Documentation: Multiple GPUs

georgh opened this issue 7 years ago · comments

I think it would be great to have an example for using multiple GPUs.

Here is what I tried. If thats the right way to do it, then you may add it as an example.
It seems to scale fine (tested up to 7 GPUs) and nvidia-smi reports 96% util.

import time
import numpy as np
import arrayfire as af
import argparse
af.set_backend('cuda')

if __name__ == '__main__':
      parser = argparse.ArgumentParser()
      parser.add_argument('gpus', type=int)
      parser.add_argument('-runs', type=int, default=100)
      args = parser.parse_args()

      GPUS = args.gpus
      N = 5000
      runs = args.runs

      # The simple task we want to solve:
      # we have a huge list of vectors X and want to calculate the distance between all of them
      # this will result in a huge distance matrix M
      # the resulting matrix should be multiplied by a vector alpha
      X = np.random.rand(100, N)
      Alpha = np.random.rand(N,1)

      #copy data once:
      xGPU = []
      alphaGPU = []
      for i in range(GPUS):
            af.set_device(i)
            x = af.to_array(X)
            xGPU.append(x)
            alpha = af.to_array(Alpha)
            alphaGPU.append(alpha)

      sub = lambda a,b: a - b 
      print("init finished")
      for _ in range(runs):
            startTime = time.time()
            splitSize = int(np.ceil(N / GPUS))
            #print("Temp data will ocupy at least {:.2f} MB on the gpu.".format((X.shape[0] * splitSize * X.shape[1]) *8 /1024/1024))

            result = []
            for i in range(GPUS):
                  af.set_device(i)
                  x = xGPU[i]
                  alpha = alphaGPU[i]

                  start = i*splitSize
                  end = min((i+1)*splitSize, N) 

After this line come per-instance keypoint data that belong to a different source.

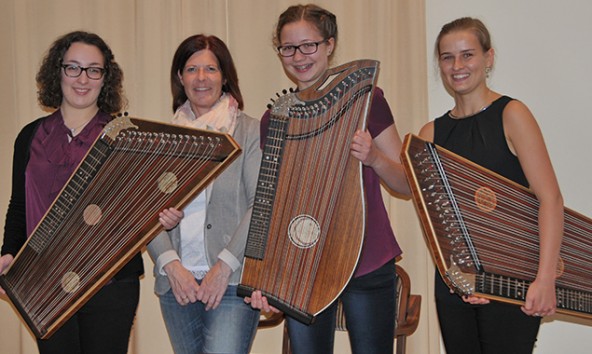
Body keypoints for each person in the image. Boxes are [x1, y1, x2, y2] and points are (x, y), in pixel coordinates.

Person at [0, 31, 180, 354]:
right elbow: (19, 206)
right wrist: (8, 254)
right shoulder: (29, 137)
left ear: (104, 77)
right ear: (58, 72)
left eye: (93, 70)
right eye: (73, 68)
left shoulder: (127, 137)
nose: (83, 79)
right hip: (44, 284)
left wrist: (161, 218)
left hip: (109, 285)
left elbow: (139, 207)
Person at [246, 4, 410, 354]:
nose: (299, 56)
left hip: (367, 259)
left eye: (309, 45)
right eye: (288, 48)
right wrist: (268, 276)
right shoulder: (273, 120)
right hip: (303, 266)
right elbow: (272, 206)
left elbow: (405, 184)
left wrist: (375, 158)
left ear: (330, 45)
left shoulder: (369, 100)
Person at [418, 17, 564, 354]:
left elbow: (551, 200)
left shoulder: (513, 114)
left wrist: (544, 280)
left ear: (489, 58)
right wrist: (460, 277)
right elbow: (439, 221)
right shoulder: (430, 134)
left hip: (514, 280)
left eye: (467, 55)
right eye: (447, 57)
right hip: (455, 286)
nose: (457, 66)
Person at [146, 34, 262, 354]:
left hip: (232, 279)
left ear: (225, 76)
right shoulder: (163, 138)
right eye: (191, 69)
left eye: (210, 69)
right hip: (177, 283)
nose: (201, 78)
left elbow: (260, 205)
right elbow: (142, 211)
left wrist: (223, 266)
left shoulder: (249, 131)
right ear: (179, 78)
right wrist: (170, 264)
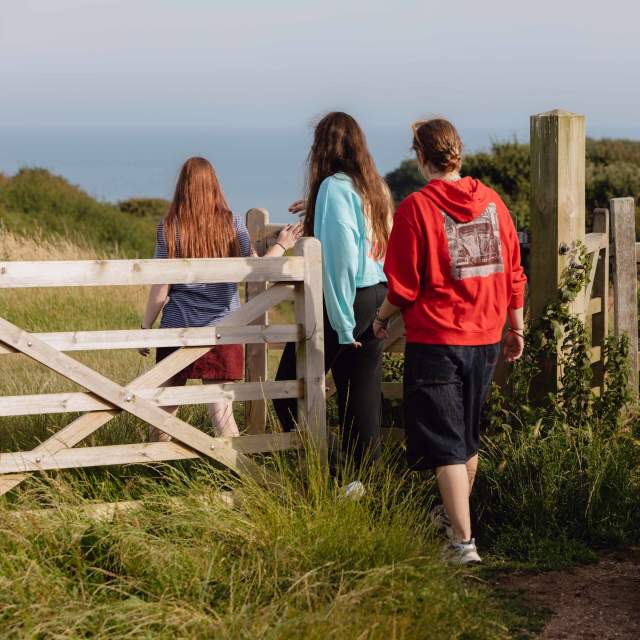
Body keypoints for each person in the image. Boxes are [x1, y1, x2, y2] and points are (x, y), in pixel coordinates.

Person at [373, 119, 527, 564]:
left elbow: (402, 286)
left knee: (446, 444)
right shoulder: (495, 204)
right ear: (457, 152)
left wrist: (381, 320)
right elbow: (514, 274)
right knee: (466, 440)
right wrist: (515, 328)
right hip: (485, 339)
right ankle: (451, 521)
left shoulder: (415, 209)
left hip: (437, 339)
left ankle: (462, 544)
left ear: (421, 155)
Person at [140, 156, 302, 441]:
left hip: (179, 327)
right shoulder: (232, 223)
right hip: (223, 329)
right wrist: (281, 244)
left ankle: (153, 466)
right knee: (222, 413)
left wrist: (145, 329)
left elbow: (160, 286)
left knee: (164, 411)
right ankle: (236, 472)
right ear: (214, 186)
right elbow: (256, 270)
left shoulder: (169, 227)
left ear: (182, 187)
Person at [274, 112, 393, 467]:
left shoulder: (333, 188)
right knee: (362, 397)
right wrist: (314, 208)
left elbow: (339, 257)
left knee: (286, 389)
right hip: (376, 292)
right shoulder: (375, 186)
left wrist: (341, 323)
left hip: (347, 300)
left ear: (322, 148)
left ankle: (328, 467)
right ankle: (363, 484)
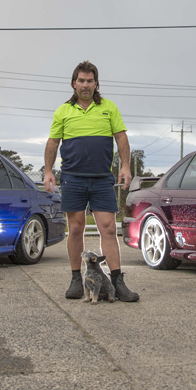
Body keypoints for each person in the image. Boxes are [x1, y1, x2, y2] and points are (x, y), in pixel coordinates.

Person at [43, 61, 139, 302]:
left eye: (90, 81)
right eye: (81, 80)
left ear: (96, 83)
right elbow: (53, 143)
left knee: (108, 228)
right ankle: (77, 279)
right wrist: (48, 171)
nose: (85, 85)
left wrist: (125, 166)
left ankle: (117, 282)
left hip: (101, 180)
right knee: (75, 228)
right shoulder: (63, 111)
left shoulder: (109, 108)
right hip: (73, 178)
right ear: (73, 83)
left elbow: (122, 139)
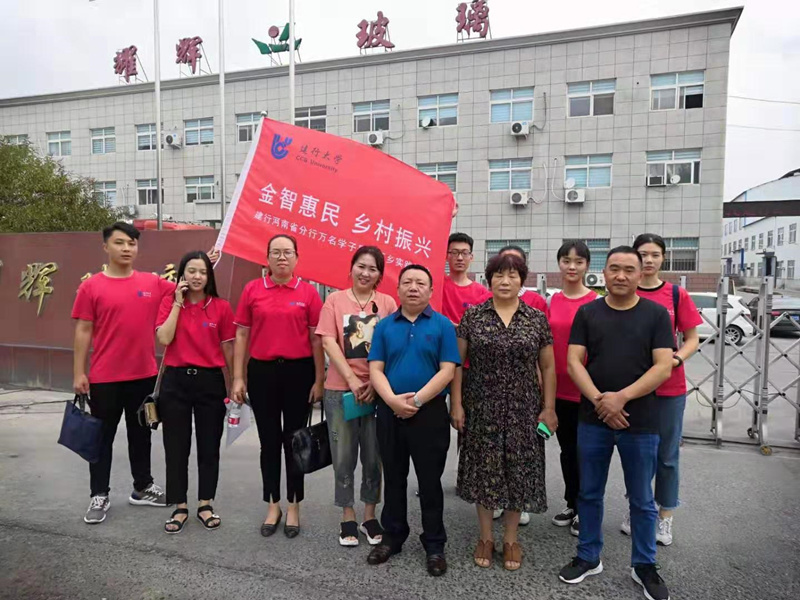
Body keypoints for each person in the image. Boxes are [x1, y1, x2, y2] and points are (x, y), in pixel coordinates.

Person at [558, 246, 674, 600]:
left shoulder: (656, 315)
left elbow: (663, 366)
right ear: (604, 273)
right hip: (592, 418)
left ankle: (644, 564)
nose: (621, 275)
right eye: (614, 268)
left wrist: (620, 398)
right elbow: (574, 362)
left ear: (640, 274)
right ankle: (588, 555)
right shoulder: (588, 313)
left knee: (641, 498)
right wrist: (600, 400)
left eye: (628, 269)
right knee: (589, 492)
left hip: (640, 421)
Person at [451, 253, 557, 571]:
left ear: (522, 280)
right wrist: (456, 403)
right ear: (490, 279)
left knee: (518, 472)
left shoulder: (535, 318)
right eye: (499, 274)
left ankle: (511, 539)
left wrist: (549, 408)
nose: (505, 281)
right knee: (485, 471)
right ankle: (485, 537)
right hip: (481, 406)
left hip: (524, 408)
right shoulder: (473, 316)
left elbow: (548, 367)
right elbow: (457, 364)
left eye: (512, 275)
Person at [72, 222, 173, 524]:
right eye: (120, 243)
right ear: (106, 247)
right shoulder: (91, 287)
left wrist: (208, 261)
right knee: (101, 438)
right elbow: (83, 330)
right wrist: (79, 373)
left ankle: (142, 487)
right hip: (105, 377)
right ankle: (98, 495)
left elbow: (189, 287)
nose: (127, 248)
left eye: (132, 243)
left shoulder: (153, 283)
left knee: (141, 435)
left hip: (144, 375)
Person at [366, 264, 461, 577]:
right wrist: (393, 401)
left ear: (431, 291)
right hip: (389, 412)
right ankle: (392, 537)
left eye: (420, 283)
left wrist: (417, 401)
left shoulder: (443, 326)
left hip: (429, 413)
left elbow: (448, 370)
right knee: (394, 477)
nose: (413, 287)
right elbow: (376, 369)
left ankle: (434, 544)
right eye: (407, 282)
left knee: (430, 481)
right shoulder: (384, 326)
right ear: (398, 289)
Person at [231, 234, 324, 539]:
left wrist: (319, 379)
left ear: (297, 257)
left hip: (299, 373)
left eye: (287, 252)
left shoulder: (308, 293)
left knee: (295, 442)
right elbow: (241, 335)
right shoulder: (253, 290)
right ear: (267, 258)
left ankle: (294, 505)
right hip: (263, 373)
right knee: (268, 442)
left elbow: (316, 340)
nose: (282, 258)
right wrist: (238, 377)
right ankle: (273, 504)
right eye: (276, 252)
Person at [316, 246, 397, 547]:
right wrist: (351, 380)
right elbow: (328, 342)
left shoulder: (387, 303)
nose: (365, 273)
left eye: (373, 268)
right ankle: (347, 515)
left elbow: (392, 344)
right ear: (351, 268)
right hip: (340, 391)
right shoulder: (334, 301)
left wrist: (376, 383)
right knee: (343, 456)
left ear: (380, 274)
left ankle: (369, 515)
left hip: (378, 392)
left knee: (375, 456)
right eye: (361, 266)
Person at [625, 233, 701, 546]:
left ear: (663, 258)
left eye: (655, 254)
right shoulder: (625, 290)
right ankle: (638, 508)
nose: (648, 260)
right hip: (633, 386)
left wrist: (676, 359)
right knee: (637, 454)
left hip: (669, 388)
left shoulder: (675, 294)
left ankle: (665, 515)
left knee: (667, 455)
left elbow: (692, 338)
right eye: (643, 254)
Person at [155, 251, 236, 534]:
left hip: (210, 382)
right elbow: (164, 338)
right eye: (191, 271)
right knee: (176, 447)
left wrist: (236, 381)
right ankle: (179, 506)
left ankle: (205, 504)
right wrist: (177, 303)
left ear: (209, 276)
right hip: (175, 381)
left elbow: (228, 348)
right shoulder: (169, 302)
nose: (197, 276)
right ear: (182, 274)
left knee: (208, 446)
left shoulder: (221, 307)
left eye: (202, 271)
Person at [546, 241, 598, 537]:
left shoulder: (596, 302)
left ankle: (585, 508)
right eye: (566, 260)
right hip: (557, 390)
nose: (572, 266)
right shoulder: (552, 301)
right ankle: (572, 503)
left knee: (586, 452)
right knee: (567, 450)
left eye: (578, 261)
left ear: (587, 265)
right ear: (559, 264)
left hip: (586, 391)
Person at [441, 232, 492, 325]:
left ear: (471, 257)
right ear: (447, 256)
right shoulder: (438, 284)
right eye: (455, 252)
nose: (460, 258)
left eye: (465, 253)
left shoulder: (482, 292)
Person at [498, 245, 547, 313]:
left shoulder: (536, 301)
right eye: (505, 260)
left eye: (515, 261)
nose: (510, 264)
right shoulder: (485, 299)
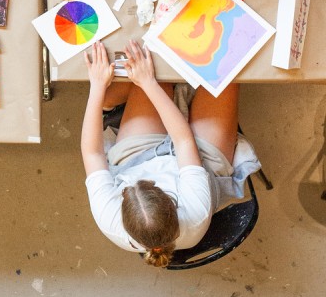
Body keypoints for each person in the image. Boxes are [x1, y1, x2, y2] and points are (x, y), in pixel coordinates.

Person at [81, 40, 260, 267]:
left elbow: (92, 154)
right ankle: (127, 91)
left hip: (139, 156)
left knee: (154, 62)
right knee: (225, 68)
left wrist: (96, 87)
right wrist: (148, 84)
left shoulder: (109, 218)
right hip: (206, 167)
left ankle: (111, 98)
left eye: (128, 189)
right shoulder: (196, 211)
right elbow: (184, 142)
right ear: (173, 202)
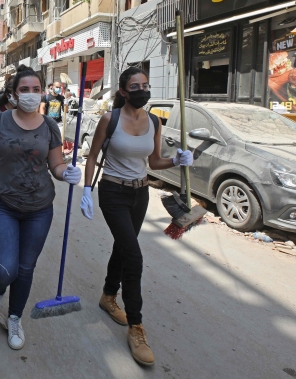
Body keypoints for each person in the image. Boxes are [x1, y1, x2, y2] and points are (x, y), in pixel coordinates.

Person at [0, 65, 82, 350]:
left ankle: (14, 318)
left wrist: (66, 174)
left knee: (25, 268)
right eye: (24, 90)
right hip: (2, 203)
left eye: (36, 90)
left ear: (43, 93)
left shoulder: (50, 126)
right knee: (5, 269)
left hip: (39, 208)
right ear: (13, 94)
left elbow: (56, 164)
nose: (31, 95)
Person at [81, 67, 193, 367]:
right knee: (134, 256)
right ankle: (136, 325)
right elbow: (92, 156)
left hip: (140, 194)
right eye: (135, 86)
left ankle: (107, 295)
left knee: (123, 246)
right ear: (123, 91)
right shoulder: (110, 119)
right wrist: (86, 189)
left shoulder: (154, 121)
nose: (141, 90)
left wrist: (177, 160)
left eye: (145, 85)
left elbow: (154, 161)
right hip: (113, 193)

                  diff = af.broadcast(sub, af.tile(x[:,start:end],1,1,x.shape[1]), af.moddims(x,x.shape[0],1,x.shape[1]))
                  diff = af.sqrt(af.sum(af.pow(diff,2),0) )
                  r = af.matmul(af.moddims(diff, diff.shape[1], diff.shape[2]), alpha)
                  result.append(r)

            total = 0
            for i in range(GPUS):
                  af.set_device(i)
                  total += af.sum(result[i])

            print("Took {} sec".format(time.time() - startTime ))

georgh · Answer 1 · Wed Dec 06 2017 21:22:53 GMT+0800 (China Standard Time)

Main remaining question would be, how you use the cpu during the gpu computation.
Do you split with multiprocessing or is there an easier way?

Pavan Yalamanchili · Answer 2 · Thu Dec 07 2017 01:05:28 GMT+0800 (China Standard Time)

@georgh can you send this as a PR ?

Main remaining question would be, how you use the cpu during the gpu computation.

The gpu ops are asynchronous. You can other stuff on the cpu as long as you dont run any synchronizing functions (af.sync or any function that copies memory back to the cpu).